To cover baseload as well isn't just a question of storage. First you would
need to _more than triple_ that amount of solar generating capacity. You'd
need enough to satisfy not just the differential between the baseload and peak
but the entire peak demand -- while charging the energy storage for nighttime
use on top of that, including the conversion losses in both directions.

Only then do you add the cost of storage, which currently isn't economical. It
may become so in the future, or it may not, but that's ten or twenty years in
any event before we can even start constructing it, much less finish. And
there is a non-trivial chance that economical storage technology never
materializes.

> About cracks in solar panels - those are:

> 1\. Mostly localized (i.e. not a dust storm and such)

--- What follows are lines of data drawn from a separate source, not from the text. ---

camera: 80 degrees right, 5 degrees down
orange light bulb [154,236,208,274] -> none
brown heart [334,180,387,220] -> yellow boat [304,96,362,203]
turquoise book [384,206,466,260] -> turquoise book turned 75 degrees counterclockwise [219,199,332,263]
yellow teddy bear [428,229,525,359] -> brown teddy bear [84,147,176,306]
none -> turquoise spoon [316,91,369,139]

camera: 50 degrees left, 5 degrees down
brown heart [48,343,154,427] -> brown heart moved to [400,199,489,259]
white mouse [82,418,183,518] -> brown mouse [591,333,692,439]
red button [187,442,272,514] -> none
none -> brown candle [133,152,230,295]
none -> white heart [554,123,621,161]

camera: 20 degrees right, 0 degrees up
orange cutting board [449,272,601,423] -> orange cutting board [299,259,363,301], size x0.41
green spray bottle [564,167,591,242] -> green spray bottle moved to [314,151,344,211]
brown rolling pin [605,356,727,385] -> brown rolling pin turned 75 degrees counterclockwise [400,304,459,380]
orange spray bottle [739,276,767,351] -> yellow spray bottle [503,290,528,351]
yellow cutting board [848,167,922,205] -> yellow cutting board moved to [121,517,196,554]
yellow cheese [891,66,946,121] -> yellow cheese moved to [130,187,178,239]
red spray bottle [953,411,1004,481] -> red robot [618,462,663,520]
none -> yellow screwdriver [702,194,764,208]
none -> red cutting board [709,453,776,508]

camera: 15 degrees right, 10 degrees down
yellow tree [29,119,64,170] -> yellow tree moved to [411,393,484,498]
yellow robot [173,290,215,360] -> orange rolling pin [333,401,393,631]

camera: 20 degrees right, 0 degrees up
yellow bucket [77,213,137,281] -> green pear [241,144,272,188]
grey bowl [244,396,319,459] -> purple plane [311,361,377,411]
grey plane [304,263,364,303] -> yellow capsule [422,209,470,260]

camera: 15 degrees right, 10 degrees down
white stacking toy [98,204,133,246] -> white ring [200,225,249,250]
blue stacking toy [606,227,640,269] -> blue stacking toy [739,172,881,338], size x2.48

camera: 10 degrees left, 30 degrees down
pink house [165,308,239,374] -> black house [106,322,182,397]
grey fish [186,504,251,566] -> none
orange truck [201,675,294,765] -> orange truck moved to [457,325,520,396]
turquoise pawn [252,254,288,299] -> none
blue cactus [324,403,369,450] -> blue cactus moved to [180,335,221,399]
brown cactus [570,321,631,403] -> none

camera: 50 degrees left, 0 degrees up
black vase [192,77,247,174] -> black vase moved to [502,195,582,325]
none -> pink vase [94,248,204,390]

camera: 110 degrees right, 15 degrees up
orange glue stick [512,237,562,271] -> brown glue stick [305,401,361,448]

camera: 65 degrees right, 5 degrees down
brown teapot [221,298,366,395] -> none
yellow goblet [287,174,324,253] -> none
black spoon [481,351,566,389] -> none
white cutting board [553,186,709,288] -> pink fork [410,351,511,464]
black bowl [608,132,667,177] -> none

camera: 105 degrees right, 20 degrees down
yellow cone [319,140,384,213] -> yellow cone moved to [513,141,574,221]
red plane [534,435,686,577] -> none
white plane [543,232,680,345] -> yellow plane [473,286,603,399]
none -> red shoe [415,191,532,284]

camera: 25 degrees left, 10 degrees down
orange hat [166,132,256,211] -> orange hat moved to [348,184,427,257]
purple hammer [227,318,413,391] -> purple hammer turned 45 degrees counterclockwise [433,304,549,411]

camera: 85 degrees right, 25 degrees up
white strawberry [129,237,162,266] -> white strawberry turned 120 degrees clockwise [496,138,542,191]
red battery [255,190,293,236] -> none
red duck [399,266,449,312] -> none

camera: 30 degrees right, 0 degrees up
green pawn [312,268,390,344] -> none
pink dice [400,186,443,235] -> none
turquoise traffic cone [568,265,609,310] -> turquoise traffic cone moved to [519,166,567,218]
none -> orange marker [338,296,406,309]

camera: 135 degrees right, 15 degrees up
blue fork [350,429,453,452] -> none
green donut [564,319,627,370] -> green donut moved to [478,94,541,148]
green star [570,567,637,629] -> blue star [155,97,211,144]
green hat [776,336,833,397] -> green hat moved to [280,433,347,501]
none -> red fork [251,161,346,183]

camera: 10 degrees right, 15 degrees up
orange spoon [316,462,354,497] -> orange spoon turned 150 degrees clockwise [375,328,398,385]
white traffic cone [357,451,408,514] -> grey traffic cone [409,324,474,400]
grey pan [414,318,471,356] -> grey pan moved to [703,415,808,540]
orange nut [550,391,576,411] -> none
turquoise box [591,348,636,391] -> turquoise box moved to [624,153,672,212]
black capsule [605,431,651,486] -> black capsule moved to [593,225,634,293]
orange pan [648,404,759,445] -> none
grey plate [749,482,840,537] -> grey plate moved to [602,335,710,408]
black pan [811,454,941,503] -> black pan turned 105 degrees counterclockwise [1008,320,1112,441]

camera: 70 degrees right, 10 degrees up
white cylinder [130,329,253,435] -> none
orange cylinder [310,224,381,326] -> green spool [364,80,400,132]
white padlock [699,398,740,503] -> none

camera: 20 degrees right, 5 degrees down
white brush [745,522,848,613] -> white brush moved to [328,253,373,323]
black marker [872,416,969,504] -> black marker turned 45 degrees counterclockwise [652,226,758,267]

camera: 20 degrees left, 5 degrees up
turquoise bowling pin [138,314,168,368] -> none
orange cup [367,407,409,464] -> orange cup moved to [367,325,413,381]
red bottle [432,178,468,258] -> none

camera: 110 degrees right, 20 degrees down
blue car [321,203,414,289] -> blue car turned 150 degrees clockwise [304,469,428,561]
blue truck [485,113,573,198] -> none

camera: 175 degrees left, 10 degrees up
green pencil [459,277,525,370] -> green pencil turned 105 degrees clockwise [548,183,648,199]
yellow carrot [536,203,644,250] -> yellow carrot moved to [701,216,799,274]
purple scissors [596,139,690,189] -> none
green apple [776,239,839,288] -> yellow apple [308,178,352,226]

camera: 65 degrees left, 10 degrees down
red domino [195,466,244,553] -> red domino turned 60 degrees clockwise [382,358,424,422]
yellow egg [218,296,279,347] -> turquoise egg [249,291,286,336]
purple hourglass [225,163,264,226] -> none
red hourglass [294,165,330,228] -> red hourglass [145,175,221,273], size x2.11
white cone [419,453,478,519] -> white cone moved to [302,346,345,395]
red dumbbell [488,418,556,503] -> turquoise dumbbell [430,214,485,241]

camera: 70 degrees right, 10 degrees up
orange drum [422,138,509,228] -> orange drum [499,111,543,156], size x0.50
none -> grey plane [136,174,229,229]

Not really. In many cases it _is_ a dust storm, or hail, or a tornado or
hurricane or some other weather event.

In other cases it's just time. You have a million panels and every year some
percentage of them get cracked by wildlife or tree branches or weather or
rogue humans. The damage accumulates.

This is actually a significant issue for solar farms when they reach end of
life. What happens then? Just abandoning them in situ would be a serious
environmental problem, but the incentive to file for bankruptcy and do exactly
that would exist once enough of them are damaged that the cleanup cost exceeds
the value of the remaining panels.

> 2\. Doesn't produce a chain reaction - if a few panels are beginning to
> crack, you would isolate them and inspect the rest. Even if they've
> completely cracked it's not that bad.

It's potentially worse than that, because solar installations tend to be more
distributed and have less oversight, so instead of one big problem you have a
million cumulative little problems. Which is actually harder to solve because
a million little leaks are harder to plug than one big one, and you're adding
coordination and distribution problems on top of the engineering problems.